Since there is a cryptographic fingerprint unique to each transaction, which is near impossible to fake, the main security issue comes from the consensus protocol verifying the correctness of the transactions. There are several ways this consensus mechanism may be targeted by malicious persons, but the most common are the following:

  • Selfish Miners: Malicious miners can get an unfair advantage over other miners by tricking them into spending time on already-solved crypto-puzzles, getting a head start in this way.
  • Eclipse Attack: Since nodes in a DLT need to stay in constant contact to compare data, an attacker could take control of a node’s communications in order to fool it into accepting false data.
  • Hot Wallets: Since keys for crypto coin ownership are stored in digital wallets, it is easier to hack these wallets to obtain the coin this way instead of hacking the DLT system. This is evidently only applicable in specific cases.
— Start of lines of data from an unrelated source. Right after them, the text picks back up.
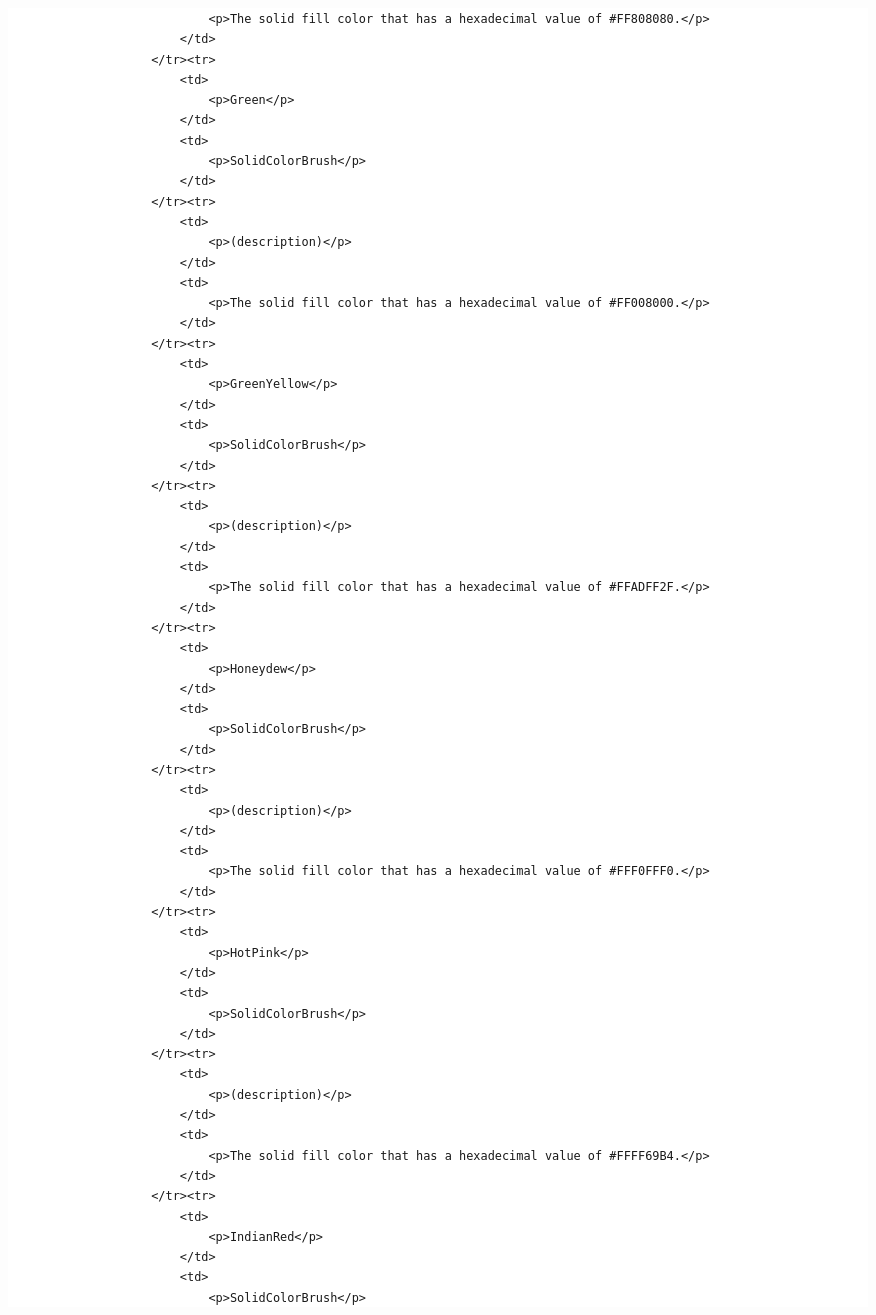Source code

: 								<p>The solid fill color that has a hexadecimal value of #FF808080.</p>
							</td>
						</tr><tr>
							<td>
								<p>Green</p>
							</td>
							<td>
								<p>SolidColorBrush</p>
							</td>
						</tr><tr>
							<td>
								<p>(description)</p>
							</td>
							<td>
								<p>The solid fill color that has a hexadecimal value of #FF008000.</p>
							</td>
						</tr><tr>
							<td>
								<p>GreenYellow</p>
							</td>
							<td>
								<p>SolidColorBrush</p>
							</td>
						</tr><tr>
							<td>
								<p>(description)</p>
							</td>
							<td>
								<p>The solid fill color that has a hexadecimal value of #FFADFF2F.</p>
							</td>
						</tr><tr>
							<td>
								<p>Honeydew</p>
							</td>
							<td>
								<p>SolidColorBrush</p>
							</td>
						</tr><tr>
							<td>
								<p>(description)</p>
							</td>
							<td>
								<p>The solid fill color that has a hexadecimal value of #FFF0FFF0.</p>
							</td>
						</tr><tr>
							<td>
								<p>HotPink</p>
							</td>
							<td>
								<p>SolidColorBrush</p>
							</td>
						</tr><tr>
							<td>
								<p>(description)</p>
							</td>
							<td>
								<p>The solid fill color that has a hexadecimal value of #FFFF69B4.</p>
							</td>
						</tr><tr>
							<td>
								<p>IndianRed</p>
							</td>
							<td>
								<p>SolidColorBrush</p>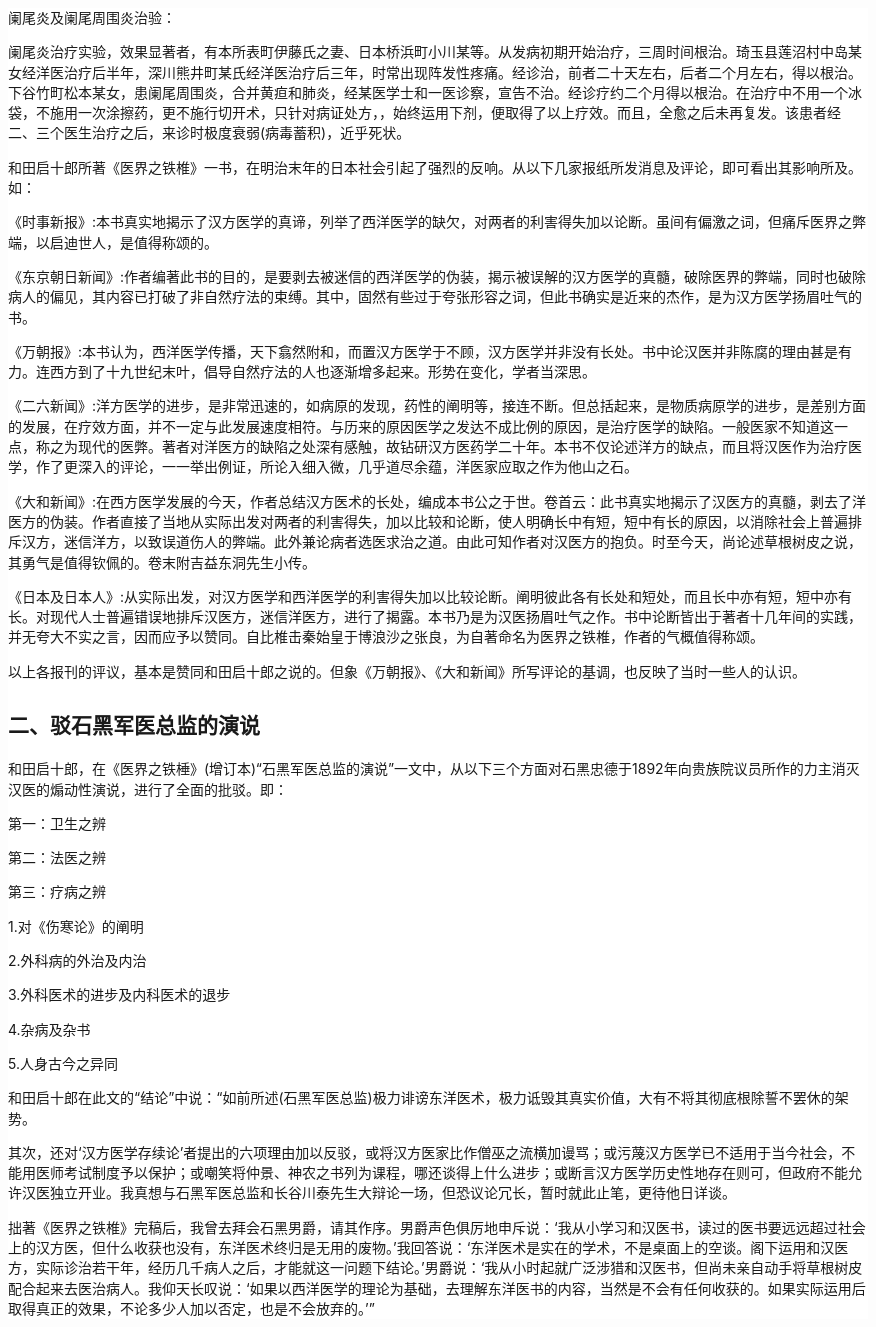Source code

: 阑尾炎及阑尾周围炎治验：

阑尾炎治疗实验，效果显著者，有本所表町伊藤氏之妻、日本桥浜町小川某等。从发病初期开始治疗，三周时间根治。琦玉县莲沼村中岛某女经洋医治疗后半年，深川熊井町某氏经洋医治疗后三年，时常出现阵发性疼痛。经诊治，前者二十天左右，后者二个月左右，得以根治。下谷竹町松本某女，患阑尾周围炎，合并黄疸和肺炎，经某医学士和一医诊察，宣告不治。经诊疗约二个月得以根治。在治疗中不用一个冰袋，不施用一次涂擦药，更不施行切开术，只针对病证处方，，始终运用下剂，便取得了以上疗效。而且，全愈之后未再复发。该患者经二、三个医生治疗之后，来诊时极度衰弱(病毒蓄积)，近乎死状。

和田启十郎所著《医界之铁椎》一书，在明治末年的日本社会引起了强烈的反响。从以下几家报纸所发消息及评论，即可看出其影响所及。如：

《时事新报》:本书真实地揭示了汉方医学的真谛，列举了西洋医学的缺欠，对两者的利害得失加以论断。虽间有偏激之词，但痛斥医界之弊端，以启迪世人，是值得称颂的。

《东京朝日新闻》:作者编著此书的目的，是要剥去被迷信的西洋医学的伪装，揭示被误解的汉方医学的真髓，破除医界的弊端，同时也破除病人的偏见，其内容已打破了非自然疗法的束缚。其中，固然有些过于夸张形容之词，但此书确实是近来的杰作，是为汉方医学扬眉吐气的书。

《万朝报》:本书认为，西洋医学传播，天下翕然附和，而置汉方医学于不顾，汉方医学并非没有长处。书中论汉医并非陈腐的理由甚是有力。连西方到了十九世纪末叶，倡导自然疗法的人也逐渐增多起来。形势在变化，学者当深思。

《二六新闻》:洋方医学的进步，是非常迅速的，如病原的发现，药性的阐明等，接连不断。但总括起来，是物质病原学的进步，是差别方面的发展，在疗效方面，并不一定与此发展速度相符。与历来的原因医学之发达不成比例的原因，是治疗医学的缺陷。一般医家不知道这一点，称之为现代的医弊。著者对洋医方的缺陷之处深有感触，故钻研汉方医药学二十年。本书不仅论述洋方的缺点，而且将汉医作为治疗医学，作了更深入的评论，一一举出例证，所论入细入微，几乎道尽余蕴，洋医家应取之作为他山之石。

《大和新闻》:在西方医学发展的今天，作者总结汉方医术的长处，编成本书公之于世。卷首云：此书真实地揭示了汉医方的真髓，剥去了洋医方的伪装。作者直接了当地从实际出发对两者的利害得失，加以比较和论断，使人明确长中有短，短中有长的原因，以消除社会上普遍排斥汉方，迷信洋方，以致误道伤人的弊端。此外兼论病者选医求治之道。由此可知作者对汉医方的抱负。时至今天，尚论述草根树皮之说，其勇气是值得钦佩的。卷末附吉益东洞先生小传。

《日本及日本人》:从实际出发，对汉方医学和西洋医学的利害得失加以比较论断。阐明彼此各有长处和短处，而且长中亦有短，短中亦有长。对现代人士普遍错误地排斥汉医方，迷信洋医方，进行了揭露。本书乃是为汉医扬眉吐气之作。书中论断皆出于著者十几年间的实践，并无夸大不实之言，因而应予以赞同。自比椎击秦始皇于博浪沙之张良，为自著命名为医界之铁椎，作者的气概值得称颂。

以上各报刊的评议，基本是赞同和田启十郎之说的。但象《万朝报》、《大和新闻》所写评论的基调，也反映了当时一些人的认识。

## 二、驳石黑军医总监的演说

和田启十郎，在《医界之铁棰》(增订本)“石黑军医总监的演说”一文中，从以下三个方面对石黑忠德于1892年向贵族院议员所作的力主消灭汉医的煽动性演说，进行了全面的批驳。即：

第一：卫生之辨

第二：法医之辨

第三：疗病之辨

1.对《伤寒论》的阐明

2.外科病的外治及内治

3.外科医术的进步及内科医术的退步

4.杂病及杂书

5.人身古今之异同

和田启十郎在此文的“结论”中说：“如前所述(石黑军医总监)极力诽谤东洋医术，极力诋毁其真实价值，大有不将其彻底根除誓不罢休的架势。

其次，还对‘汉方医学存续论’者提出的六项理由加以反驳，或将汉方医家比作僧巫之流横加谩骂；或污蔑汉方医学已不适用于当今社会，不能用医师考试制度予以保护；或嘲笑将仲景、神农之书列为课程，哪还谈得上什么进步；或断言汉方医学历史性地存在则可，但政府不能允许汉医独立开业。我真想与石黑军医总监和长谷川泰先生大辩论一场，但恐议论冗长，暂时就此止笔，更待他日详谈。

拙著《医界之铁椎》完稿后，我曾去拜会石黑男爵，请其作序。男爵声色俱厉地申斥说：‘我从小学习和汉医书，读过的医书要远远超过社会上的汉方医，但什么收获也没有，东洋医术终归是无用的废物。’我回答说：‘东洋医术是实在的学术，不是桌面上的空谈。阁下运用和汉医方，实际诊治若干年，经历几千病人之后，才能就这一问题下结论。’男爵说：‘我从小时起就广泛涉猎和汉医书，但尚未亲自动手将草根树皮配合起来去医治病人。我仰天长叹说：‘如果以西洋医学的理论为基础，去理解东洋医书的内容，当然是不会有任何收获的。如果实际运用后取得真正的效果，不论多少人加以否定，也是不会放弃的。’”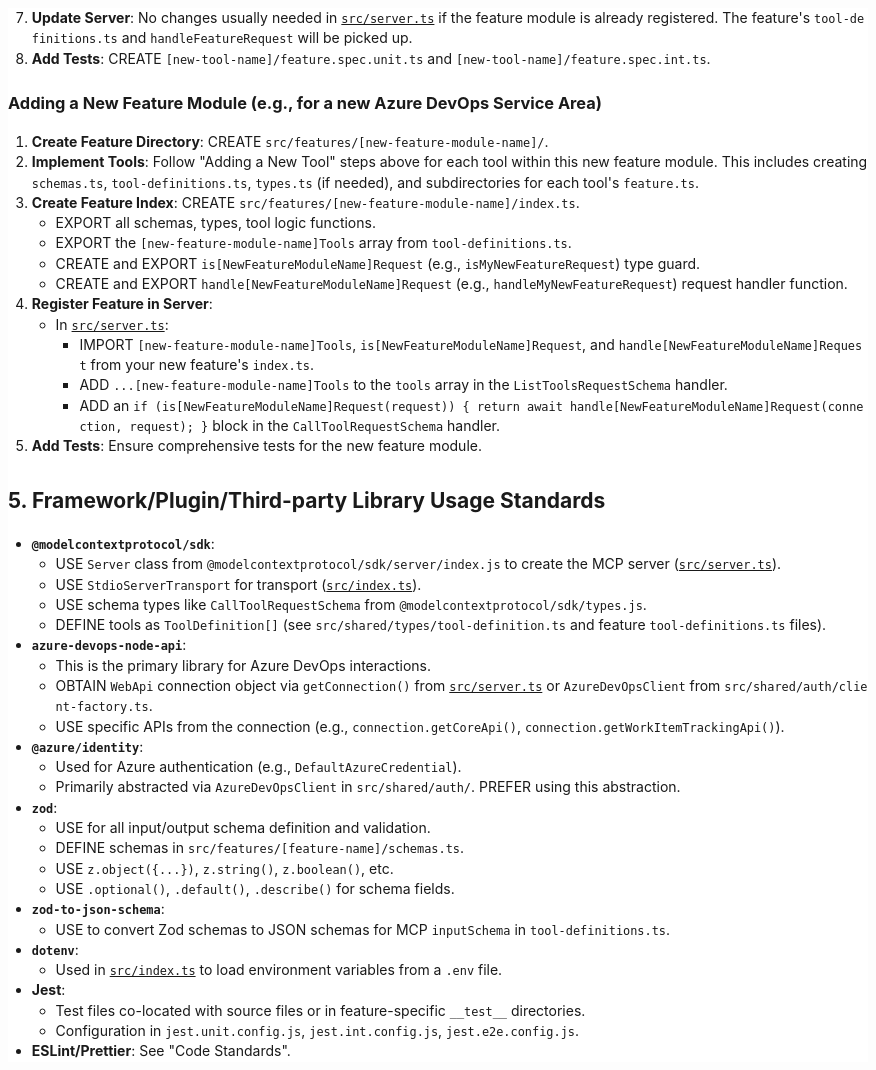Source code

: 7.  **Update Server**: No changes usually needed in [`src/server.ts`](src/server.ts:1) if the feature module is already registered. The feature's `tool-definitions.ts` and `handleFeatureRequest` will be picked up.
8.  **Add Tests**: CREATE `[new-tool-name]/feature.spec.unit.ts` and `[new-tool-name]/feature.spec.int.ts`.

### Adding a New Feature Module (e.g., for a new Azure DevOps Service Area)
1.  **Create Feature Directory**: CREATE `src/features/[new-feature-module-name]/`.
2.  **Implement Tools**: Follow "Adding a New Tool" steps above for each tool within this new feature module. This includes creating `schemas.ts`, `tool-definitions.ts`, `types.ts` (if needed), and subdirectories for each tool's `feature.ts`.
3.  **Create Feature Index**: CREATE `src/features/[new-feature-module-name]/index.ts`.
    - EXPORT all schemas, types, tool logic functions.
    - EXPORT the `[new-feature-module-name]Tools` array from `tool-definitions.ts`.
    - CREATE and EXPORT `is[NewFeatureModuleName]Request` (e.g., `isMyNewFeatureRequest`) type guard.
    - CREATE and EXPORT `handle[NewFeatureModuleName]Request` (e.g., `handleMyNewFeatureRequest`) request handler function.
4.  **Register Feature in Server**:
    - In [`src/server.ts`](src/server.ts:1):
        - IMPORT `[new-feature-module-name]Tools`, `is[NewFeatureModuleName]Request`, and `handle[NewFeatureModuleName]Request` from your new feature's `index.ts`.
        - ADD `...[new-feature-module-name]Tools` to the `tools` array in the `ListToolsRequestSchema` handler.
        - ADD an `if (is[NewFeatureModuleName]Request(request)) { return await handle[NewFeatureModuleName]Request(connection, request); }` block in the `CallToolRequestSchema` handler.
5.  **Add Tests**: Ensure comprehensive tests for the new feature module.

## 5. Framework/Plugin/Third-party Library Usage Standards

- **`@modelcontextprotocol/sdk`**:
    - USE `Server` class from `@modelcontextprotocol/sdk/server/index.js` to create the MCP server ([`src/server.ts`](src/server.ts:1)).
    - USE `StdioServerTransport` for transport ([`src/index.ts`](src/index.ts:1)).
    - USE schema types like `CallToolRequestSchema` from `@modelcontextprotocol/sdk/types.js`.
    - DEFINE tools as `ToolDefinition[]` (see `src/shared/types/tool-definition.ts` and feature `tool-definitions.ts` files).
- **`azure-devops-node-api`**:
    - This is the primary library for Azure DevOps interactions.
    - OBTAIN `WebApi` connection object via `getConnection()` from [`src/server.ts`](src/server.ts:1) or `AzureDevOpsClient` from `src/shared/auth/client-factory.ts`.
    - USE specific APIs from the connection (e.g., `connection.getCoreApi()`, `connection.getWorkItemTrackingApi()`).
- **`@azure/identity`**:
    - Used for Azure authentication (e.g., `DefaultAzureCredential`).
    - Primarily abstracted via `AzureDevOpsClient` in `src/shared/auth/`. PREFER using this abstraction.
- **`zod`**:
    - USE for all input/output schema definition and validation.
    - DEFINE schemas in `src/features/[feature-name]/schemas.ts`.
    - USE `z.object({...})`, `z.string()`, `z.boolean()`, etc.
    - USE `.optional()`, `.default()`, `.describe()` for schema fields.
- **`zod-to-json-schema`**:
    - USE to convert Zod schemas to JSON schemas for MCP `inputSchema` in `tool-definitions.ts`.
- **`dotenv`**:
    - Used in [`src/index.ts`](src/index.ts:1) to load environment variables from a `.env` file.
- **Jest**:
    - Test files co-located with source files or in feature-specific `__test__` directories.
    - Configuration in `jest.unit.config.js`, `jest.int.config.js`, `jest.e2e.config.js`.
- **ESLint/Prettier**: See "Code Standards".
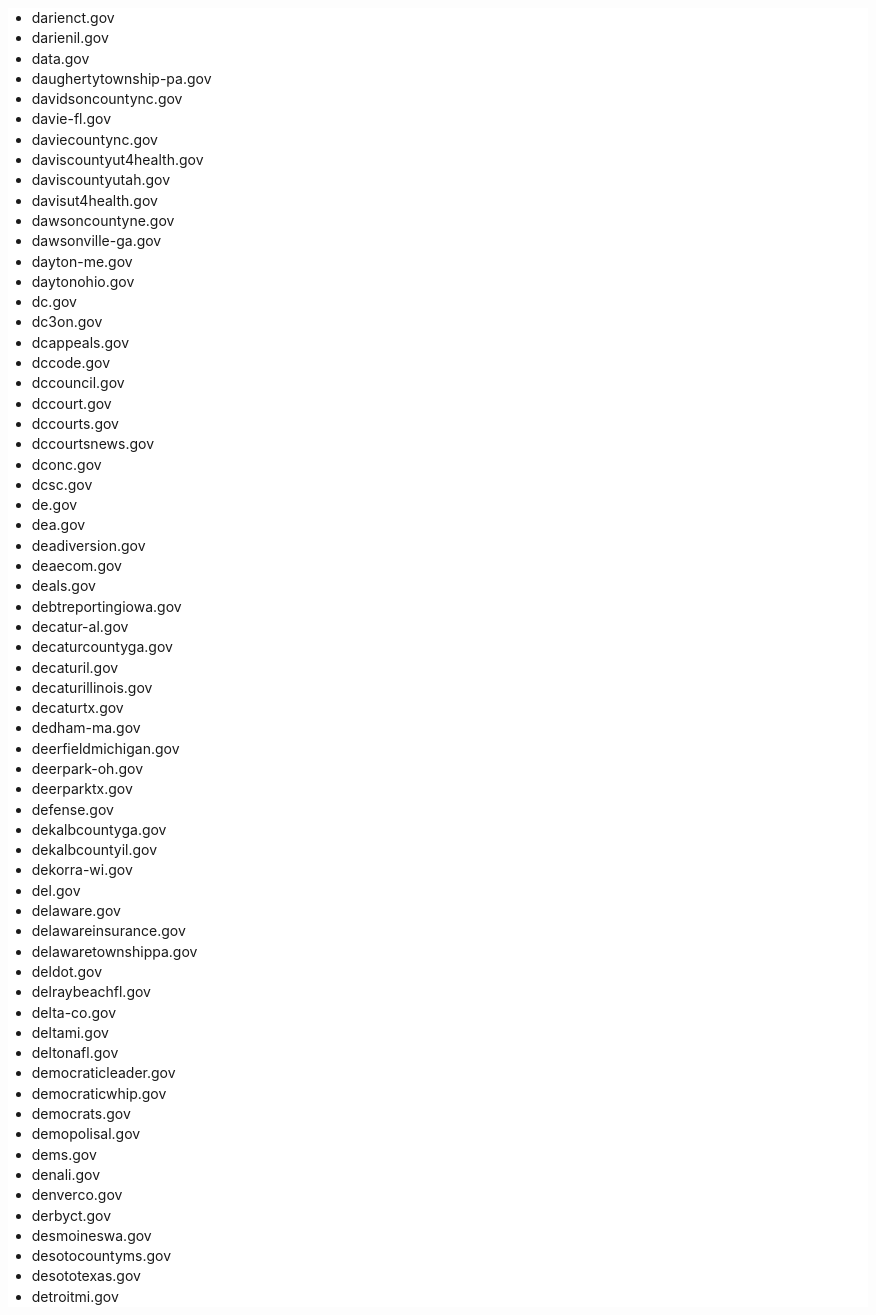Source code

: * darienct.gov
* darienil.gov
* data.gov
* daughertytownship-pa.gov
* davidsoncountync.gov
* davie-fl.gov
* daviecountync.gov
* daviscountyut4health.gov
* daviscountyutah.gov
* davisut4health.gov
* dawsoncountyne.gov
* dawsonville-ga.gov
* dayton-me.gov
* daytonohio.gov
* dc.gov
* dc3on.gov
* dcappeals.gov
* dccode.gov
* dccouncil.gov
* dccourt.gov
* dccourts.gov
* dccourtsnews.gov
* dconc.gov
* dcsc.gov
* de.gov
* dea.gov
* deadiversion.gov
* deaecom.gov
* deals.gov
* debtreportingiowa.gov
* decatur-al.gov
* decaturcountyga.gov
* decaturil.gov
* decaturillinois.gov
* decaturtx.gov
* dedham-ma.gov
* deerfieldmichigan.gov
* deerpark-oh.gov
* deerparktx.gov
* defense.gov
* dekalbcountyga.gov
* dekalbcountyil.gov
* dekorra-wi.gov
* del.gov
* delaware.gov
* delawareinsurance.gov
* delawaretownshippa.gov
* deldot.gov
* delraybeachfl.gov
* delta-co.gov
* deltami.gov
* deltonafl.gov
* democraticleader.gov
* democraticwhip.gov
* democrats.gov
* demopolisal.gov
* dems.gov
* denali.gov
* denverco.gov
* derbyct.gov
* desmoineswa.gov
* desotocountyms.gov
* desototexas.gov
* detroitmi.gov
If your organization is based in Europe, or has dealings there, there can be an additional concern involving personal data. In May 2018, Europe will enforce the General Data Protection Regulation (GDPR), which has some stipulations that don’t mesh well with blockchain particularities. In detail, there are two parts of GDPR that conflict with the distributed immutable nature of blockchain. The first is the aspect of GDPR that states personal information may not leave the territory of the EU. This clashes with the distributed nature of blockchain, where all nodes have a complete copy of the chain. However, this can be remedied by opting for a private or permissioned blockchain. However, the second aspect is the “Right to be Forgotten”. This aspect says that a citizen might demand all personal data that pertains to him, must be erased from digital records. This strikes at the core of blockchain, namely the immutability that is part of the trust generated in a blockchain. The quickest way to deal with this, is to store the personal information outside of the chain, and still guarantee the integrity by storing the hash of the information together with a reference to the actual location of the data. This type of solution does however add complexity and reduces the transparency and security. There is also an increased possibility for point-to-point connectivity.